Task inputs
——————————

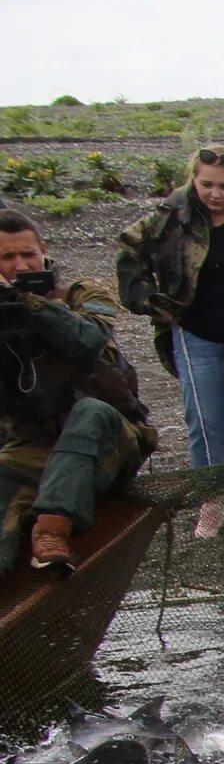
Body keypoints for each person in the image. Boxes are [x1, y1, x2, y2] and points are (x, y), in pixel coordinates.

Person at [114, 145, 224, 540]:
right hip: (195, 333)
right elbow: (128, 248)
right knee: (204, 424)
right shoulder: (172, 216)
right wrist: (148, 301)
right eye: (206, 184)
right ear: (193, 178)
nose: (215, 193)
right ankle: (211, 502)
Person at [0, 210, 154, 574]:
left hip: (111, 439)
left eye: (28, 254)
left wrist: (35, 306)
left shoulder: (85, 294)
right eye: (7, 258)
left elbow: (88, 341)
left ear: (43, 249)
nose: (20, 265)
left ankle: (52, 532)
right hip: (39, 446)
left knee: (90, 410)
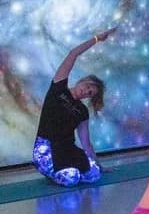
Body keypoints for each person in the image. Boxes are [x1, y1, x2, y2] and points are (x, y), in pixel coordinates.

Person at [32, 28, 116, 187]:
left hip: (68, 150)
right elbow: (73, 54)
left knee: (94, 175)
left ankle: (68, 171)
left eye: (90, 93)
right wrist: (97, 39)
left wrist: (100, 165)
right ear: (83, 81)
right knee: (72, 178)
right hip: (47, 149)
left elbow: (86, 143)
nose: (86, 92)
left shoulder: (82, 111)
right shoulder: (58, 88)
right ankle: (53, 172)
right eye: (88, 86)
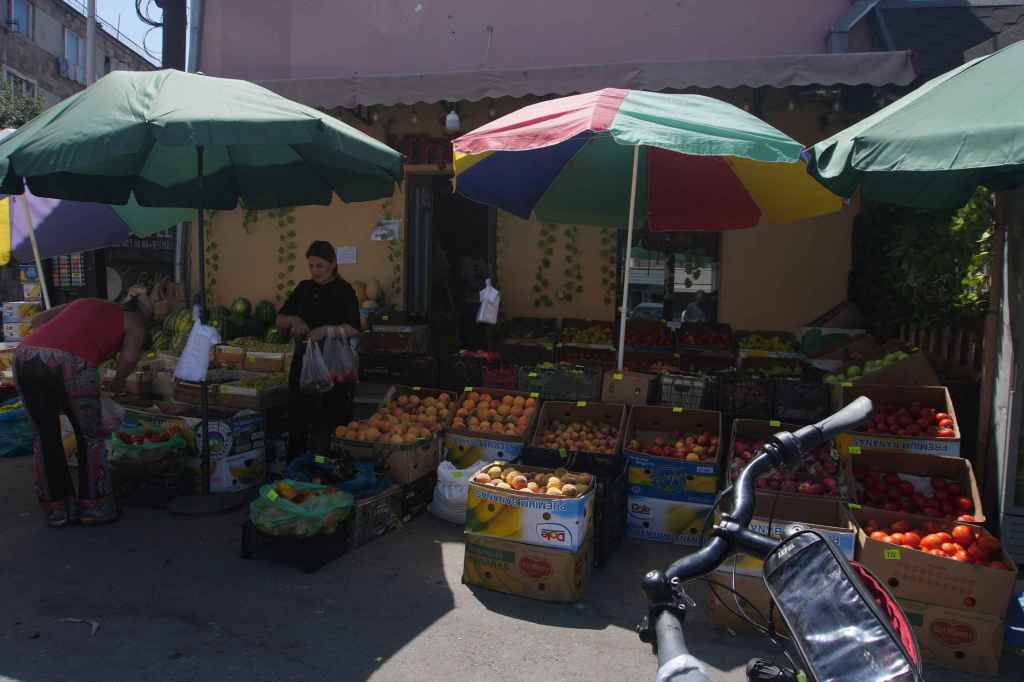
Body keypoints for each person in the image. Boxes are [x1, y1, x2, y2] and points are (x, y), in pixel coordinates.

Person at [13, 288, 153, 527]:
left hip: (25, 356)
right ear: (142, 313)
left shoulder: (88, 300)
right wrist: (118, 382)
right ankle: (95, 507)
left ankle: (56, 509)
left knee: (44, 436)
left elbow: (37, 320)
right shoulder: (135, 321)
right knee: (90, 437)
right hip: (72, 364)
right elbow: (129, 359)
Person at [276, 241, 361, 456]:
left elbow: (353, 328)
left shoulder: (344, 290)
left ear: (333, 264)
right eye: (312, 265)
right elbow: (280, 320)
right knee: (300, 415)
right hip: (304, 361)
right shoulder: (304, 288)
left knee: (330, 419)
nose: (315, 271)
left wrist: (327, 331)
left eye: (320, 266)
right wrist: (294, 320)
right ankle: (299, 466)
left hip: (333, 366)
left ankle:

——————————

Task instructions
Leaving out all pictures, set down exactly the lines of the material above, from the line with "right elbow: (128, 248)" to the line with "left eye: (320, 266)" inclusive, and no others.

Output for this task
right elbow: (128, 248)
right knee: (204, 424)
right shoulder: (172, 216)
right wrist: (148, 301)
right eye: (206, 184)
right ear: (193, 178)
nose: (215, 193)
right ankle: (211, 502)
Person at [0, 210, 154, 574]:
left hip: (111, 439)
left eye: (28, 254)
left wrist: (35, 306)
left shoulder: (85, 294)
right eye: (7, 258)
left elbow: (88, 341)
left ear: (43, 249)
nose: (20, 265)
left ankle: (52, 532)
right hip: (39, 446)
left knee: (90, 410)
Body keypoints for each person in the image. Boxes are [x1, y1, x2, y2] and points are (x, y), in pixel coordinates.

Person at [32, 28, 116, 187]:
left hip: (68, 150)
right elbow: (73, 54)
left knee: (94, 175)
left ankle: (68, 171)
left eye: (90, 93)
right wrist: (97, 39)
left wrist: (100, 165)
right ear: (83, 81)
right knee: (72, 178)
right hip: (47, 149)
left elbow: (86, 143)
nose: (86, 92)
left shoulder: (82, 111)
right shoulder: (58, 88)
right ankle: (53, 172)
right eye: (88, 86)
Body keypoints for each person in the image. Boxes are [x1, y1, x2, y2] and points are (x, y), in pixel coordinates.

Person at [13, 288, 153, 527]:
left hip: (25, 356)
right ear: (142, 313)
left shoulder: (88, 300)
right wrist: (118, 382)
right ankle: (95, 507)
left ankle: (56, 509)
left knee: (44, 436)
left elbow: (37, 320)
right shoulder: (135, 321)
right knee: (90, 437)
right hip: (72, 364)
right elbow: (129, 359)
Person at [276, 241, 361, 456]:
left elbow: (353, 328)
left shoulder: (344, 290)
left ear: (333, 264)
right eye: (312, 265)
right elbow: (280, 320)
right knee: (300, 415)
right hip: (304, 361)
right shoulder: (304, 288)
left knee: (330, 419)
nose: (315, 271)
left wrist: (327, 331)
left eye: (320, 266)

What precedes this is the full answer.